• [Text section]:
>>>
This month marks three years since the start of the Saudi-led campaign in Yemen, but that is unlikely to be an occasion for celebration in Riyadh. The war is estimated to have cost the Saudis upwards of $100 billion, eroded the international image of the kingdom and failed to achieve its objectives of “eliminating Iranian influence” from Yemen. At the same time, the people of Yemen have suffered immensely from the U.S.-backed Saudi campaign, which killed thousands of Yemeni civilians, destroyed the country’s infrastructure, and has led to widespread disease and hunger. With Crown Prince Mohammed bin Salman’s (MbS) visit to Washington, the U.S. administration has an opportunity to bring this harmful campaign to an end.

For the Saudis, Yemen is a historical target of influence, but also a critical arena for security and stability, if only because Yemen shares a long and porous border with it and also commands the entrance to the Red Sea. For Iran, on the other hand, Yemen is a secondary arena, certainly when compared to Iraq and Syria. However, for a relatively low investment in the Houthi militia, Iran was able to exact a significant economic, military, and diplomatic price from its main regional rival.

In its campaign against the Houthis, Saudi Arabia enjoys intelligence and logistical aid from the Americans, and has the fourth largest security budget in the world as well as advanced weaponry at its disposal. Yet, the kingdom is finding it difficult to defeat a determined enemy on its doorstep. In fact, in addition to holding on to the Yemeni capital Sanaa and other key areas, the Houthis have fired over one hundred missiles—allegedly manufactured in Iran—deep into Saudi territory and have captured over one hundred square miles within the kingdom.

The gap between the investment in security and military performance led the Saudi king Salman and his heir, Crown Prince Mohammed, to replace the top level of the security establishment, including the chief of staff, the commander of the ground forces and the commander of air defense. These replacements were presented as part of a modernization process, but actually reflect growing frustration in the Saudi elite with the army’s performance. It is too early to say whether these personnel changes will also bring about essential changes in strategy, and what effect, if any, they will have on the continued fighting.

Notwithstanding its image of (comparative) success, Iran is also encountering difficulty in operating in Yemen. The maritime blockade imposed by Arab countries—with Western aid—is restricting Iran’s ability to dictate events on the ground and demonstrating the limits of its power. Since Teheran is unable to break the blockade, it has no choice but to smuggle much smaller quantities of “advisors,” money, and various kinds of weapons, including missile parts, to the Houthis.
<<<
• [Collected data]:
>>>
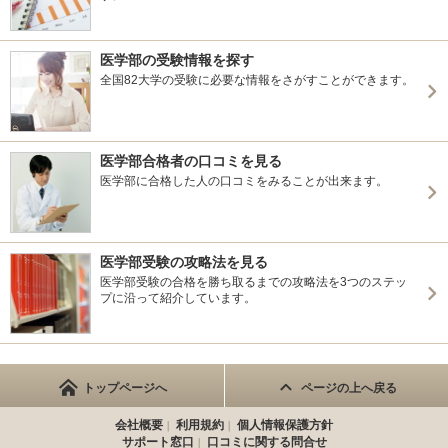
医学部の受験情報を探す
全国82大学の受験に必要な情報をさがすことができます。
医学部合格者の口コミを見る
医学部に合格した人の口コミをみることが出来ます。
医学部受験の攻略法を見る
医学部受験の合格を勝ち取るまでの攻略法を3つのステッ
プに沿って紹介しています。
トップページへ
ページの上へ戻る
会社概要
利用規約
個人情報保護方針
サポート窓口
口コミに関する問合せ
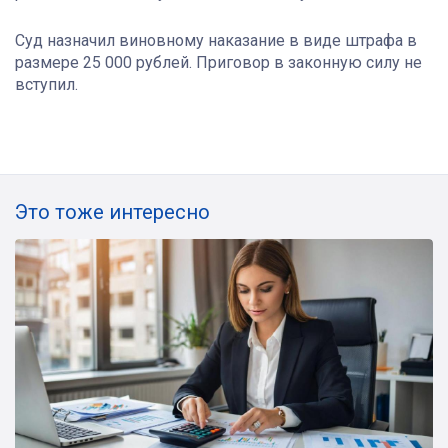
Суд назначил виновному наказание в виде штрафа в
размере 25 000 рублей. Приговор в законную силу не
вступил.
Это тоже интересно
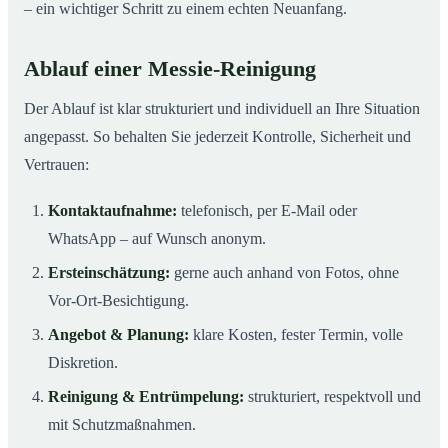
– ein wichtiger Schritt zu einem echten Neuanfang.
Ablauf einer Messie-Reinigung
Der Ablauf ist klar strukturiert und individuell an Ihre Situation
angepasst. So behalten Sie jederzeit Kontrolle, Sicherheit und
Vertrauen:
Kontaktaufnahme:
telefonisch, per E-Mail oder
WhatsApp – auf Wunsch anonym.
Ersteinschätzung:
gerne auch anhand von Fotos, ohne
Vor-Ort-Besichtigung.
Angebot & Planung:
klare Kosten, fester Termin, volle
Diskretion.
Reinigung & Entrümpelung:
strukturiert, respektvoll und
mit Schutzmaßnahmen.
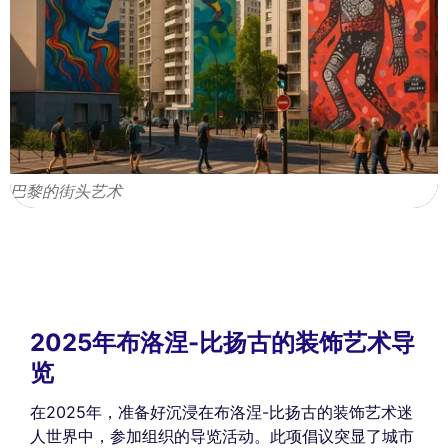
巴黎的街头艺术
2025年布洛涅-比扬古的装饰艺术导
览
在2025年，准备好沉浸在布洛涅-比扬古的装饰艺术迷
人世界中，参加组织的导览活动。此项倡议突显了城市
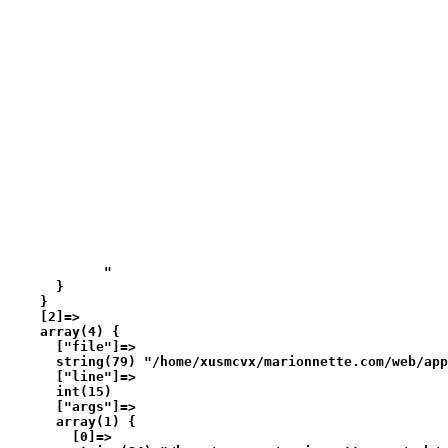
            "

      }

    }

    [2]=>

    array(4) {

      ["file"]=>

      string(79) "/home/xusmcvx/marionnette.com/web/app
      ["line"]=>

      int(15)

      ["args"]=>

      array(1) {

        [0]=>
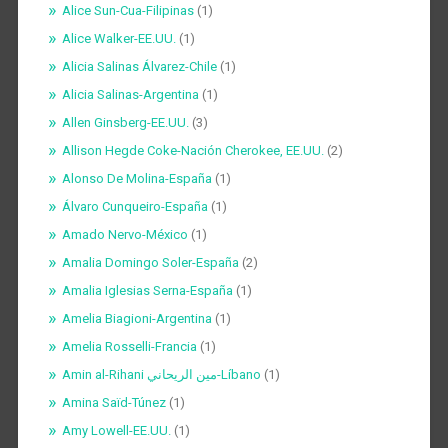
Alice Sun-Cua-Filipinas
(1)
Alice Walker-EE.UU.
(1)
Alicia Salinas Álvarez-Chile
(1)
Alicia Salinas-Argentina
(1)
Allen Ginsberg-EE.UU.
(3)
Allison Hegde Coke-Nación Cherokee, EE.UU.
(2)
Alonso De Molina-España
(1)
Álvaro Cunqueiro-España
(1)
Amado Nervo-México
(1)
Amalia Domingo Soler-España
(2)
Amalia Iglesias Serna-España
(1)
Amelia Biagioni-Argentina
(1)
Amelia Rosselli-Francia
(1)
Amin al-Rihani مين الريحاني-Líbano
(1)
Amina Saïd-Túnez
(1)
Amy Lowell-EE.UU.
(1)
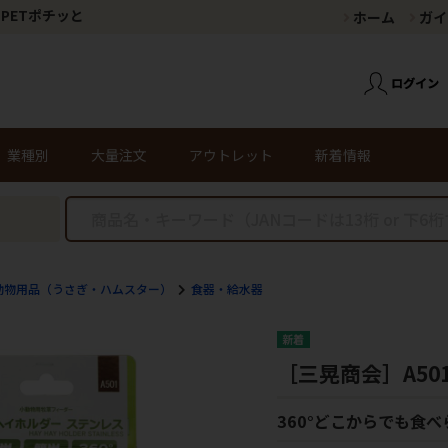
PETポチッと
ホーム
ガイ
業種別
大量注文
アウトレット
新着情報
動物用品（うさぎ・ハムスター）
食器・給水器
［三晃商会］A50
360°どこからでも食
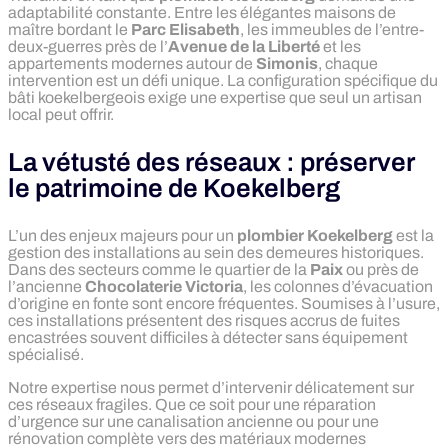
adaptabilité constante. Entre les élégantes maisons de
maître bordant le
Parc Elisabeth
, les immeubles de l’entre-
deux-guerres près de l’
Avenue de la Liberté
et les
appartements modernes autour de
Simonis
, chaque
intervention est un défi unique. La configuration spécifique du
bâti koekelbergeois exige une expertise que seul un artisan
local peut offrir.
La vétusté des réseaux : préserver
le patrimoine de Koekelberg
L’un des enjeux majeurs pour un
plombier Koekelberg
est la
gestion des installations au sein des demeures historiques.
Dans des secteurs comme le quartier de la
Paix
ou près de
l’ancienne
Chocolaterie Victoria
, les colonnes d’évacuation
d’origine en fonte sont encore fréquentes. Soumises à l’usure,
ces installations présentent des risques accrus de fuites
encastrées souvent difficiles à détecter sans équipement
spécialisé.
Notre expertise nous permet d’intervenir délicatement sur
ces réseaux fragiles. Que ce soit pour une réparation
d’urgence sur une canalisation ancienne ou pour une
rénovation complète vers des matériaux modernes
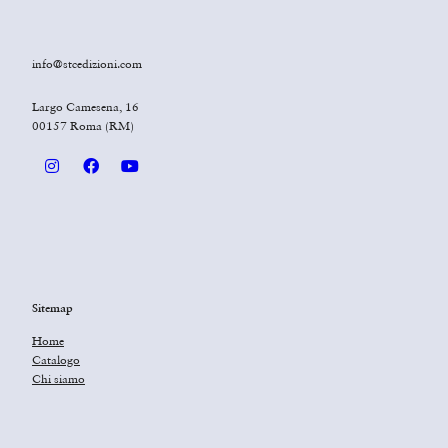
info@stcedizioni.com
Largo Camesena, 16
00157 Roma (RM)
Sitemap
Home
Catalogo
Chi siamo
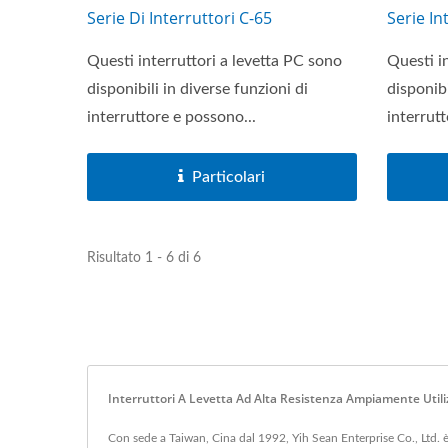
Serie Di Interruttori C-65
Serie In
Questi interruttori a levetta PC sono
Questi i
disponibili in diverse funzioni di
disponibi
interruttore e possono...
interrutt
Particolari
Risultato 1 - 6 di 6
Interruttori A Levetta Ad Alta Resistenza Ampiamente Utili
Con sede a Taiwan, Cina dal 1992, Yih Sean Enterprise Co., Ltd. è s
<<<
• [Set of tasks]:
- a) Using the text on the Saudi-led campaign in Yemen, answer each question, keeping the markings in your answer:
(i) What amount is the war estimated to have cost the Saudis?
(ii) How many missiles have the Houthis fired into Saudi territory?
(iii) Which three positions in the Saudi security establishment were replaced?
- b) Resume the text on the Saudi-led campaign in Yemen, starting after its last sentence.

• [Answers by item]:
- a)
(i) Upwards of $100 billion.
(ii) Over one hundred.
(iii) The chief of staff, the commander of the ground forces and the commander of air defense.

- b)
At the same time, the war in Yemen exposed the tenuous nature of Saudi Arabia’s relationships with its principal Muslim allies. The most important of them, Pakistan, surprisingly refused to send its army to assist the kingdom. The Sisi government in Egypt—in which Riyadh had invested many billions of dollars and which was considered the kingdom’s “strategic depth”—also reportedly refused to send large numbers of ground troops to participate in the fighting. Instead, Cairo sent a small contingent of several hundred soldiers and three to four ships to assist Riyadh. And in some instances, even those countries that agreed to participate in the Saudi-led campaign developed conflicts of interest with Riyadh over the course of the fighting; for example, the Saudis and the Emiratis are backing forces that are at odds over the future of Yemen and this created friction that has at times erupted into violence between local actors.

Washington should see President Trump’s close relationship with Crown Prince MbS and the Saudi royal’s visit to Washington as an opportunity to end this disastrous war: The Saudi-led coalition cannot win this war but it can settle the conflict on favorable terms, and the U.S. should help it do just that.

In exchange for increased U.S. support for the Saudi campaign for a limited period, President Trump should demand that the Saudis take further precautions to prevent civilian casualties and increase the aid provided to Yemeni civilians at risk of disease or hunger. Knowing that U.S. support will be withdrawn should incentivize the Saudis to reach a political solution as soon as possible, while dealing a blow to the Houthis and the momentum that U.S. support provides (and keeping the “deadline” secret) will place pressure on the Iranian-backed group to end a war that’s tides appear to be turning. With both sides incentivized to end the war, it seems possible that some sort of political agreement can be reached.

The war in Yemen has been a disaster for all involved parties, and so ending it is both the smart thing to do as well as the right thing to do. And because Iranian interference is most successful in regions that suffer from conflict or insecurity, ending the war has the added benefit of potentially weakening the Islamic Republic’s ability to meddle in regional affairs.

Dr. Yoel Guzansky is a Research Fellow specializing in Gulf politics at the Institute for National Security Studies (INSS) in Israel. Ari Heistein is the Special Assistant to the Director of the INSS.